The 8087's die measures 5mm by 6mm with 40 external pins, and its functional blocks are visible under a microscope: a Bus Interface Unit for talking to the host, a large microcode ROM in the middle, and the adder, shifters, and registers that actually crunch numbers. The arithmetic heart of the floating-point execution unit is a 69-bit adder, framed in Intel's own patent language as the chip's central engine for arithmetic, square roots, and transcendentals. Shirriff's die-photo walkthrough and author-drawn schematics show the adder's transistor logic in detail, with cross-references to the original Intel patent.
A naive way to build a 69-bit adder is the ripple-carry design: each bit waits for the carry from the bit to its right, and the carry propagates leftward one stage at a time. In the worst case, adding 999999 to 1 in binary, the carry has to walk all 69 bits. The propagation delay grows linearly with the word length, and at the 8087's clock speeds that delay would not fit inside a single cycle. A faster alternative is a full carry-lookahead adder, which computes every carry in parallel using dedicated logic. The cost is a dense web of routing that consumes die area and complicates layout, a serious problem on a 5mm by 6mm chip designed in 1980.

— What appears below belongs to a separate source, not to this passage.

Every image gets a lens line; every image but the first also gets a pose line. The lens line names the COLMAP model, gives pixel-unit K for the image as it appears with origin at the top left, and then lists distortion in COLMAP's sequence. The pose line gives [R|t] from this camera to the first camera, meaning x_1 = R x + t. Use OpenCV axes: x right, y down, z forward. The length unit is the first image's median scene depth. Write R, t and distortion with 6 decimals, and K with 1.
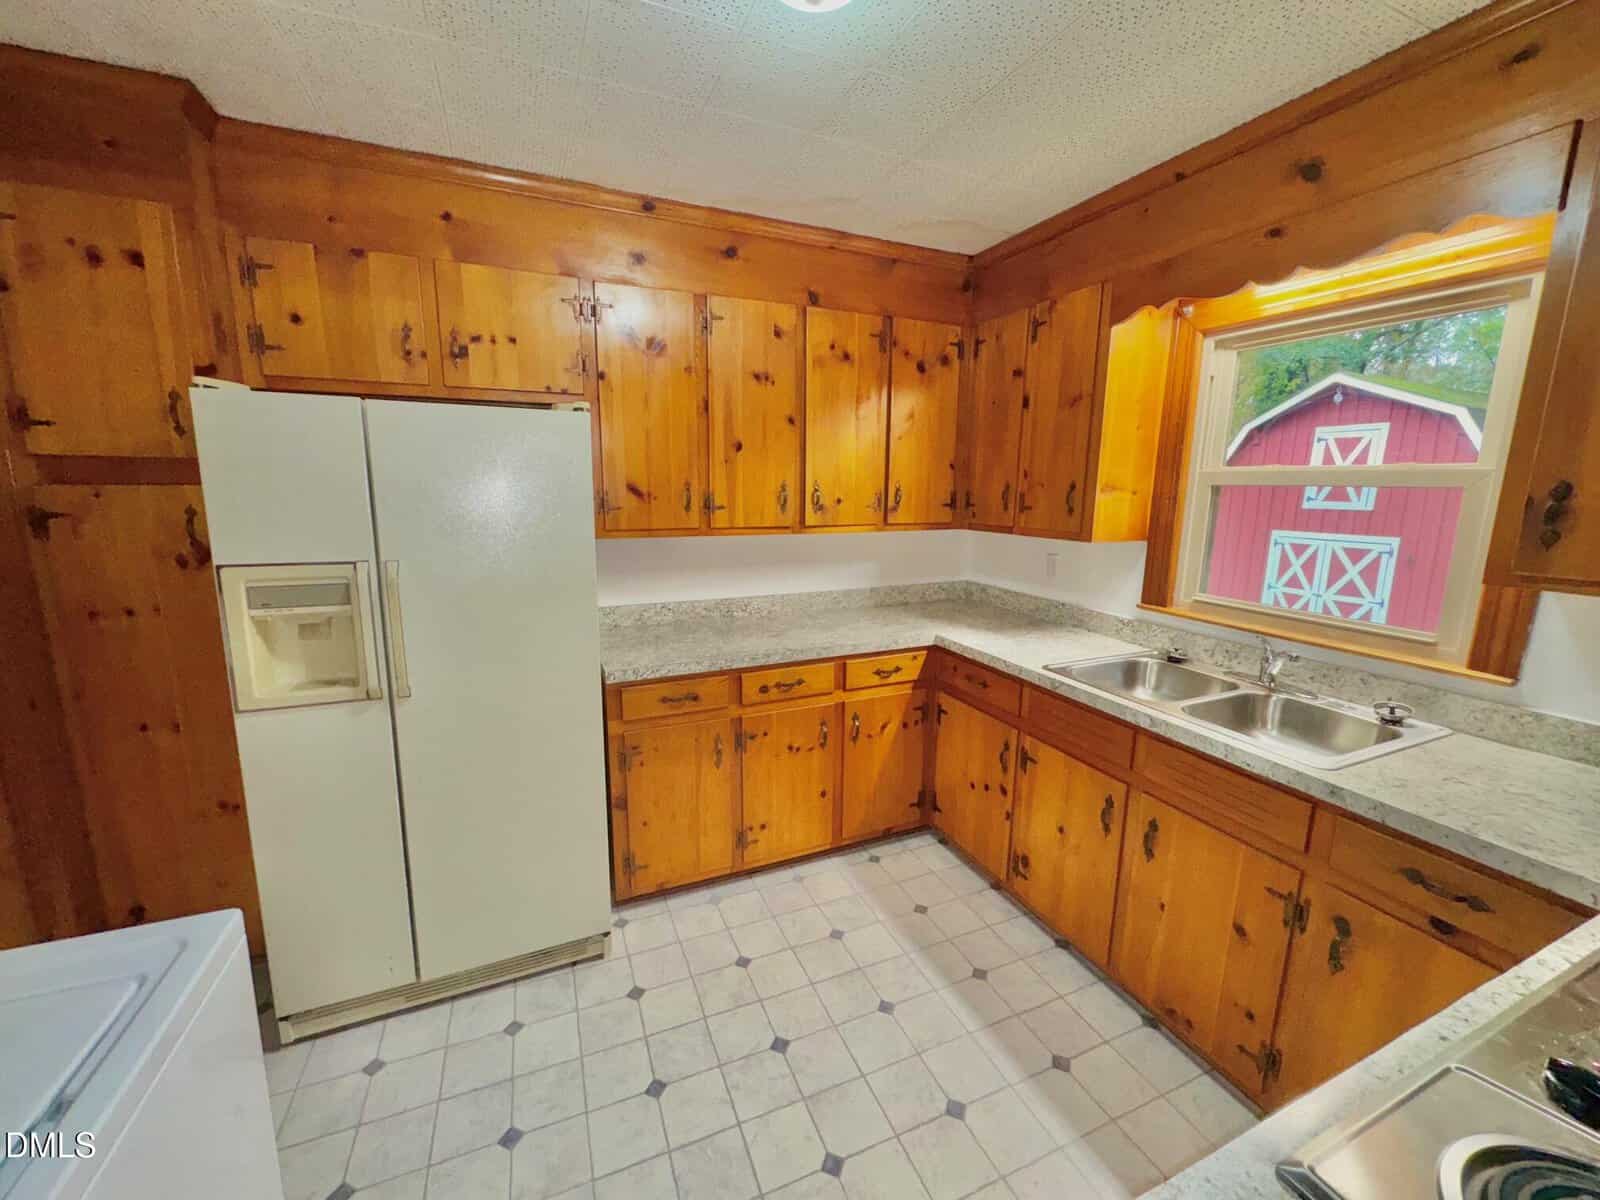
lens RADIAL K [[636.9, 0, 800.0], [0, 636.9, 600.0], [0, 0, 1]] dist [-0.002889, 0.000034]
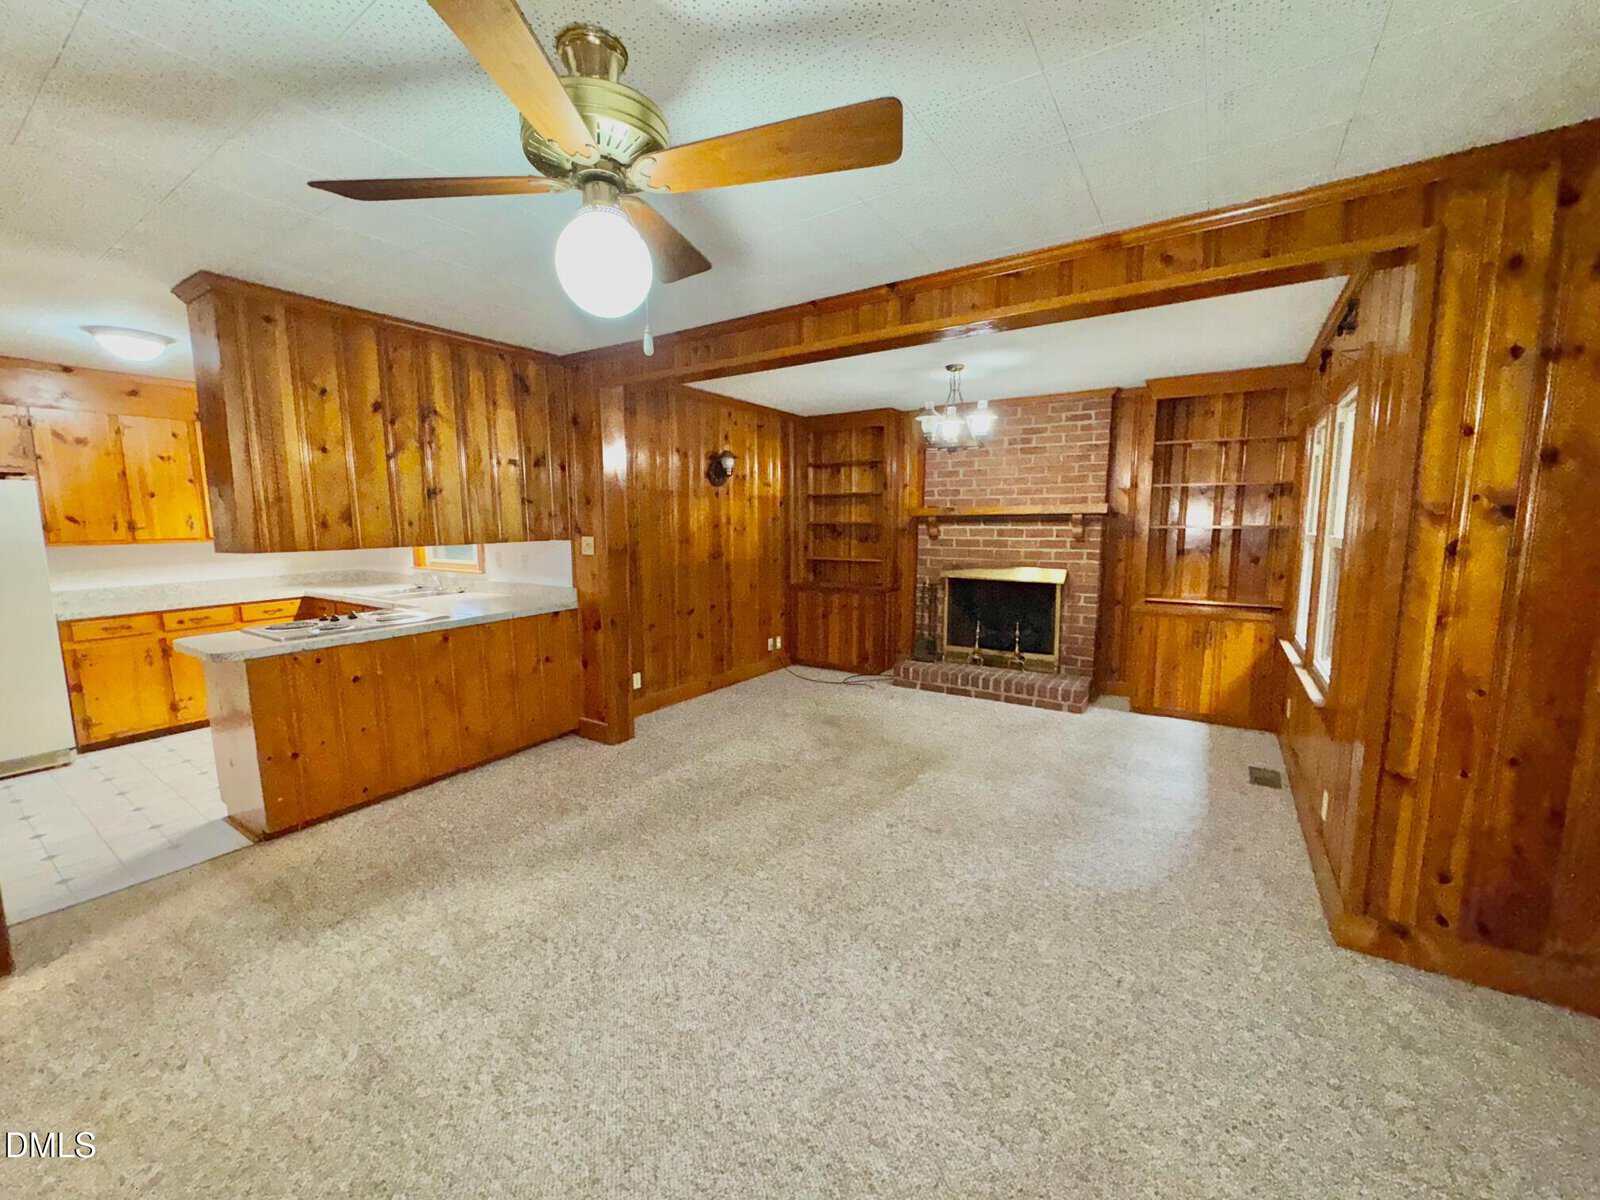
lens RADIAL K [[636.9, 0, 800.0], [0, 636.9, 600.0], [0, 0, 1]] dist [-0.002889, 0.000034]
pose [[0.834776, -0.088185, 0.543482, 0.461896], [0.115987, 0.993105, -0.017013, 0.322052], [-0.538234, 0.077239, 0.839248, -1.588503]]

The 8087's designers chose a middle path. They split the 69-bit adder into blocks of 4 bits. Within each 4-bit block, a small carry-lookahead circuit computes the block's carries quickly. Between blocks, a slower ripple-carry chain stitches the blocks together. The result is an adder that is much faster than a pure ripple across 69 bits, because the longest carry chain now spans only the block boundaries, and is far more practical to lay out than a full carry-lookahead, because the per-block logic is small and the inter-block wiring is simple. This 4-bit block compromise, documented in Shirriff's die analysis of the 8087's adder, is the trade-off that made the 8087's speed claims work in real silicon.
The same block-boundary reasoning shows up in nearly every modern arithmetic unit. Contemporary ALUs in general-purpose CPUs, the execution units in Apple Silicon, and the shader cores in GPUs all pipeline addition by grouping bits into blocks, computing carries within each block in parallel, and propagating a reduced carry signal between blocks. The 8087's 4-bit block is a conceptual ancestor of these designs, a working example of how architects think when speed, area, and routing all have to fit on one piece of silicon.
The 8087 was not a perfect solution. Pairing a separate floating-point chip with the host CPU was a stopgap, not a destination, and the industry moved past it: Intel integrated the FPU on-die with the 80486DX in 1989, ending the coprocessor era. The 8087 and its siblings also had accuracy edge cases in transcendental functions, and similar flaws echoed two decades later in the Pentium FDIV bug, a legitimate line of criticism that any honest accounting of the FPU lineage has to preserve. Shirriff's reverse-engineering work is the clearest available look at the silicon that started that lineage, and at the carry-chain trade-off that made its speed claims possible.